Let’s imagine a simple application with a single View, ViewModel and Model. Here’s what the code would look like.
In our Main class, we instantiate classes and use dependency injection to connect our class instances. These should mirror the relationships on our diagram above.
// main class
class Main {
val model = Model()
val viewModel = ViewModel(model)
val view = View(viewModel)
model.add(viewModel)
}
The Subscriber interface is an abstraction for any class that wants to be notified of model changes. Any class can act like a view as long as it supports the appropriate method to allow notifications from the model. In this case, our ViewModel is the Subscriber. It will be subscribed for Model updates, and will take care of notifying its associated View as needed.
// UI classes
interface Subscriber {
fun update()
}
class View(val viewModel: ViewModel) {
// some user interface class that relies in the viewModel for its state
// assume it can pull state from the viewModel and display it
}
class ViewModel(val model: Model) : Subscriber {
override fun update() {
// this method is called by the Publisher (aka Model) when data updates
// fetch data from model when the model updates
}
}
The Publisher (aka Model) maintains a list of all Subscribers (aka ViewModels), and notifies each one of them when its state changes. The Publisher has no control over how they react; each Subscriber must decide what to do with the update basd on whether the data is relevant to them. i.e., they might ignore the notification if it’s data they don’t use, or they might choose to fetch updated data from the Model.
In the code below, the Publisher is an abstract class (vs. an interface) so that we can add default implementation code for managing the Subscriber list.
abstract class Publisher {
val views: List<Subscriber> = emptyList()
fun addView(view: Subscriber) {
views.add(view)
}
fun update() {
for (view : views) {
view.update()
}
}
}
class Model {
fun fetchData() {
// do something that causes data to change
update() // notify subscribers
}
}
Benefits
Layering our architecture really helps to address our earlier goals (reducing coupling, setting the right level of abstraction).

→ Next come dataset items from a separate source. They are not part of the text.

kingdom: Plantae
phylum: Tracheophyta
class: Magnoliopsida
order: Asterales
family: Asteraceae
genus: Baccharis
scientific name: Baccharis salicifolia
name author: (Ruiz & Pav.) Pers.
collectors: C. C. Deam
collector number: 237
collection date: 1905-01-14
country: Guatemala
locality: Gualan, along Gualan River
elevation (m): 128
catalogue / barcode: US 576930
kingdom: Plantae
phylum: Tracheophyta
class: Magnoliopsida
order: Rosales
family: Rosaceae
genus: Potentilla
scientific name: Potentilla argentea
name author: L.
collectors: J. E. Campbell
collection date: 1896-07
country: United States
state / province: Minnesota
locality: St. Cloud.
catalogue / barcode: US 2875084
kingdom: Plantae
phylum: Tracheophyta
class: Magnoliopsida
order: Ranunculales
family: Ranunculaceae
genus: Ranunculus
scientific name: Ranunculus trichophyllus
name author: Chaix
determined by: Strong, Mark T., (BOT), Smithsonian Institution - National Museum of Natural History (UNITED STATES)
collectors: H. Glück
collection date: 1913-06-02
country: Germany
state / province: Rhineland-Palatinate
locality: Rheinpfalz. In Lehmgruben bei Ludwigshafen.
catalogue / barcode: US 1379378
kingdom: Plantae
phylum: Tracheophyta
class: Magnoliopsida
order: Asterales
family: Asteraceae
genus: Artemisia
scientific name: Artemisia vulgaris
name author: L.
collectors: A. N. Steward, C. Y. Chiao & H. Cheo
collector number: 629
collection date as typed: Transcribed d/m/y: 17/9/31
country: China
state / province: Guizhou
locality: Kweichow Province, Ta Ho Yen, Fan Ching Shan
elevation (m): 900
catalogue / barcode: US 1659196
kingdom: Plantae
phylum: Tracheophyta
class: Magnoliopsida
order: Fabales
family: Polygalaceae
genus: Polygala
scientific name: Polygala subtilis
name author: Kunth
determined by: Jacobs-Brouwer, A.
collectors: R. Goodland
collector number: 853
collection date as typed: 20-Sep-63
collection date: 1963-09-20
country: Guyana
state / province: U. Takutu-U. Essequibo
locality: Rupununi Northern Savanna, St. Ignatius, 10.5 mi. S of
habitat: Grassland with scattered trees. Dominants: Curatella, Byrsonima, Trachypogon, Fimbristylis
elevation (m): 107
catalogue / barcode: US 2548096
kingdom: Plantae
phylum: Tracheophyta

Additionally, it provides these other specific benefits:
- Independent of frameworks. The architecture does not depend on a particular set of libraries for its functionality. This allows you to use such frameworks as tools, rather than forcing you to cram your system into their limited constraints.
- Testable. The business rules can be tested without the UI, database, web server, or any other external element.
- Independent of the UI. The UI can change easily, without changing the rest of the system. A web UI could be replaced with a console UI, for example, without changing the business rules.
- Independent of the database. You can swap out Oracle or SQL Server for Mongo, BigTable, CouchDB, or something else. Your business rules are not bound to the database.